* [What the exercise asks] In your copy of the records, include every word exactly and no pictures.

* [Excerpted data]
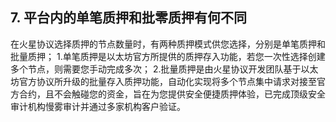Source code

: ## 7. 平台内的单笔质押和批零质押有何不同
在火星协议选择质押的节点数量时，有两种质押模式供您选择，分别是单笔质押和批量质押；
1.单笔质押是以太坊官方所提供的质押存入功能，若您一次性选择创建多个节点，则需要您手动完成多次；
2.批量质押是由火星协议开发团队基于以太坊官方协议所升级的批量存入质押功能，自动化实现将多个节点集中请求对接至官方合约，且不会触碰您的资金，旨在为您提供安全便捷质押体验，已完成顶级安全审计机构慢雾审计并通过多家机构客户验证。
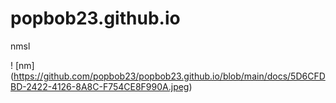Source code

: # popbob23.github.io
nmsl

! [nm] (https://github.com/popbob23/popbob23.github.io/blob/main/docs/5D6CFDBD-2422-4126-8A8C-F754CE8F990A.jpeg)
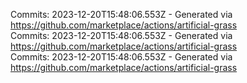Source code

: Commits: 2023-12-20T15:48:06.553Z - Generated via https://github.com/marketplace/actions/artificial-grass
<br>
Commits: 2023-12-20T15:48:06.553Z - Generated via https://github.com/marketplace/actions/artificial-grass
<br>
Commits: 2023-12-20T15:48:06.553Z - Generated via https://github.com/marketplace/actions/artificial-grass
<br>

* [Your solution]
Source code

: ## 7. 平台内的单笔质押和批零质押有何不同
在火星协议选择质押的节点数量时，有两种质押模式供您选择，分别是单笔质押和批量质押；
1.单笔质押是以太坊官方所提供的质押存入功能，若您一次性选择创建多个节点，则需要您手动完成多次；
2.批量质押是由火星协议开发团队基于以太坊官方协议所升级的批量存入质押功能，自动化实现将多个节点集中请求对接至官方合约，且不会触碰您的资金，旨在为您提供安全便捷质押体验，已完成顶级安全审计机构慢雾审计并通过多家机构客户验证。
Source code

: # popbob23.github.io
nmsl

! [nm] (https://github.com/popbob23/popbob23.github.io/blob/main/docs/5D6CFDBD-2422-4126-8A8C-F754CE8F990A.jpeg)
Source code

: Commits: 2023-12-20T15:48:06.553Z - Generated via https://github.com/marketplace/actions/artificial-grass
<br>
Commits: 2023-12-20T15:48:06.553Z - Generated via https://github.com/marketplace/actions/artificial-grass
<br>
Commits: 2023-12-20T15:48:06.553Z - Generated via https://github.com/marketplace/actions/artificial-grass
<br>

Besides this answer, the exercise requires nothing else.